Tras pensar esto, Lucas entró en su habitación por costumbre y se sintió un poco raro, porque todo estaba preparado por Noah y ahora era su cuarto.

—Hermano, ¿quieres que vuelva a poner las cosas como estaban?

—entró y preguntó Noah.

Siempre había admirado a Lucas y, al verlo de pie con cara de asombro, se ofreció a deshacer el cambio.

—No, ¿qué dices?

Esta es tu habitación ahora.

Déjala así o como mejor te parezca, pero prepárate para un cambio, porque me los llevaré conmigo en una semana más o menos, en cuanto encuentre una casa mejor para nosotros.

—dijo Lucas.

Quería sacar a su familia de esta zona de mala muerte.

Aunque parecía bonita, vertían residuos industriales cerca y el aire era un poco tóxico.

—¿Qué quieres decir?

¿Que nos mudamos de casa?

¿Y qué pasa con mi escuela?

—preguntó Noah.

No le hizo mucha gracia oír lo de cambiarse de casa.

—Sí, también puedo cambiarte de escuela.

Espera un momento, ¿te gusta este sitio?

—preguntó Lucas.

Recordó que en su vida pasada Noah siempre había querido comprar una casa en el pueblo de al lado.

—Sí, crecí aquí, así que claro que me gusta.

También me casaré con una chica de este pueblito y me estableceré aquí.

No tengo grandes sueños.

—respondió Noah con una sonrisa.

Parecía demasiado maduro para su edad y era una persona muy tranquila.

«¡Ay, este chico!».

—De acuerdo, ya veremos eso.

¿Qué tal si lo hablamos después de la cena?

¿Quieres llevarme a dar un paseo después de cenar o no?

—preguntó Lucas.

A diferencia de otros hermanos, Lucas y Noah se llevaban bien porque Lucas siempre se había comportado como un niño y Noah siempre había sacrificado su felicidad por él.

—Claro que sí, ¡oh!

Se me olvidaba, Sydney estuvo preguntando por ti.
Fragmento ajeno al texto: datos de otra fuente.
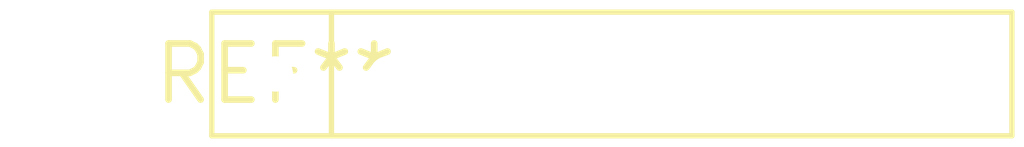
<source format=kicad_pcb>
(kicad_pcb (version 20240108) (generator pcbnew)

  (general
    (thickness 1.6)
  )

  (paper "A4")
  (layers
    (0 "F.Cu" signal)
    (31 "B.Cu" signal)
    (32 "B.Adhes" user "B.Adhesive")
    (33 "F.Adhes" user "F.Adhesive")
    (34 "B.Paste" user)
    (35 "F.Paste" user)
    (36 "B.SilkS" user "B.Silkscreen")
    (37 "F.SilkS" user "F.Silkscreen")
    (38 "B.Mask" user)
    (39 "F.Mask" user)
    (40 "Dwgs.User" user "User.Drawings")
    (41 "Cmts.User" user "User.Comments")
    (42 "Eco1.User" user "User.Eco1")
    (43 "Eco2.User" user "User.Eco2")
    (44 "Edge.Cuts" user)
    (45 "Margin" user)
    (46 "B.CrtYd" user "B.Courtyard")
    (47 "F.CrtYd" user "F.Courtyard")
    (48 "B.Fab" user)
    (49 "F.Fab" user)
    (50 "User.1" user)
    (51 "User.2" user)
    (52 "User.3" user)
    (53 "User.4" user)
    (54 "User.5" user)
    (55 "User.6" user)
    (56 "User.7" user)
    (57 "User.8" user)
    (58 "User.9" user)
  )

  (setup
    (pad_to_mask_clearance 0)
    (pcbplotparams
      (layerselection 0x00010fc_ffffffff)
      (plot_on_all_layers_selection 0x0000000_00000000)
      (disableapertmacros false)
      (usegerberextensions false)
      (usegerberattributes false)
      (usegerberadvancedattributes false)
      (creategerberjobfile false)
      (dashed_line_dash_ratio 12.000000)
      (dashed_line_gap_ratio 3.000000)
      (svgprecision 4)
      (plotframeref false)
      (viasonmask false)
      (mode 1)
      (useauxorigin false)
      (hpglpennumber 1)
      (hpglpenspeed 20)
      (hpglpendiameter 15.000000)
      (dxfpolygonmode false)
      (dxfimperialunits false)
      (dxfusepcbnewfont false)
      (psnegative false)
      (psa4output false)
      (plotreference false)
      (plotvalue false)
      (plotinvisibletext false)
      (sketchpadsonfab false)
      (subtractmaskfromsilk false)
      (outputformat 1)
      (mirror false)
      (drillshape 1)
      (scaleselection 1)
      (outputdirectory "")
    )
  )

  (net 0 "")

  (footprint "R_Array_SIP7" (layer "F.Cu") (at 0 0))

)

</source>
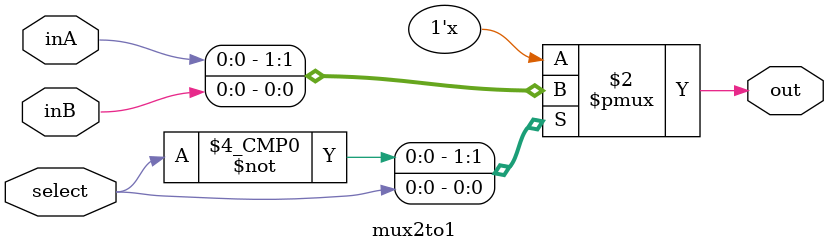
<source format=v>

module mux2to1 #( parameter N = 1 ) (
        input wire [N -1 : 0] inA,
        input wire [N -1 : 0] inB,
        input wire select,

        output reg [N -1 : 0] out
    );

    always @(inA, inB, select) begin
        case(select)
            0 : out = inA;
            1 : out = inB;

            default: out = inA;
        endcase
    end
endmodule


</source>
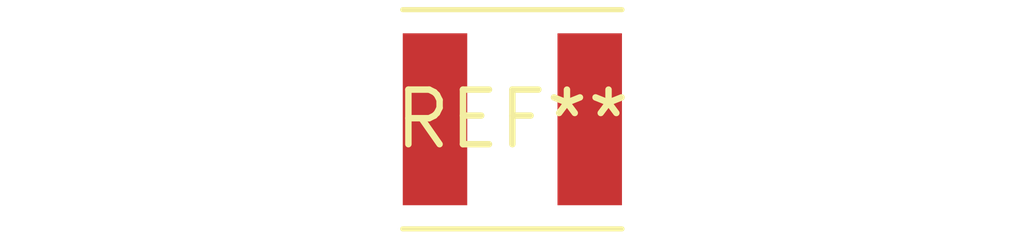
<source format=kicad_pcb>
(kicad_pcb (version 20240108) (generator pcbnew)

  (general
    (thickness 1.6)
  )

  (paper "A4")
  (layers
    (0 "F.Cu" signal)
    (31 "B.Cu" signal)
    (32 "B.Adhes" user "B.Adhesive")
    (33 "F.Adhes" user "F.Adhesive")
    (34 "B.Paste" user)
    (35 "F.Paste" user)
    (36 "B.SilkS" user "B.Silkscreen")
    (37 "F.SilkS" user "F.Silkscreen")
    (38 "B.Mask" user)
    (39 "F.Mask" user)
    (40 "Dwgs.User" user "User.Drawings")
    (41 "Cmts.User" user "User.Comments")
    (42 "Eco1.User" user "User.Eco1")
    (43 "Eco2.User" user "User.Eco2")
    (44 "Edge.Cuts" user)
    (45 "Margin" user)
    (46 "B.CrtYd" user "B.Courtyard")
    (47 "F.CrtYd" user "F.Courtyard")
    (48 "B.Fab" user)
    (49 "F.Fab" user)
    (50 "User.1" user)
    (51 "User.2" user)
    (52 "User.3" user)
    (53 "User.4" user)
    (54 "User.5" user)
    (55 "User.6" user)
    (56 "User.7" user)
    (57 "User.8" user)
    (58 "User.9" user)
  )

  (setup
    (pad_to_mask_clearance 0)
    (pcbplotparams
      (layerselection 0x00010fc_ffffffff)
      (plot_on_all_layers_selection 0x0000000_00000000)
      (disableapertmacros false)
      (usegerberextensions false)
      (usegerberattributes false)
      (usegerberadvancedattributes false)
      (creategerberjobfile false)
      (dashed_line_dash_ratio 12.000000)
      (dashed_line_gap_ratio 3.000000)
      (svgprecision 4)
      (plotframeref false)
      (viasonmask false)
      (mode 1)
      (useauxorigin false)
      (hpglpennumber 1)
      (hpglpenspeed 20)
      (hpglpendiameter 15.000000)
      (dxfpolygonmode false)
      (dxfimperialunits false)
      (dxfusepcbnewfont false)
      (psnegative false)
      (psa4output false)
      (plotreference false)
      (plotvalue false)
      (plotinvisibletext false)
      (sketchpadsonfab false)
      (subtractmaskfromsilk false)
      (outputformat 1)
      (mirror false)
      (drillshape 1)
      (scaleselection 1)
      (outputdirectory "")
    )
  )

  (net 0 "")

  (footprint "L_Taiyo-Yuden_NR-50xx" (layer "F.Cu") (at 0 0))

)

</source>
—dijo Noah, mientras corría las cortinas, ya que el sol se estaba poniendo.

—¿Sydney?

¿Quién?

Lucas no recordaba conocer a nadie que se llamara Sydney.

—¿Sydney?

¿Sydney Sweetney?

—dijo Noah, e hizo la forma de unas gafas con los dedos para mostrarle a su hermano que hablaban de alguien con gafas.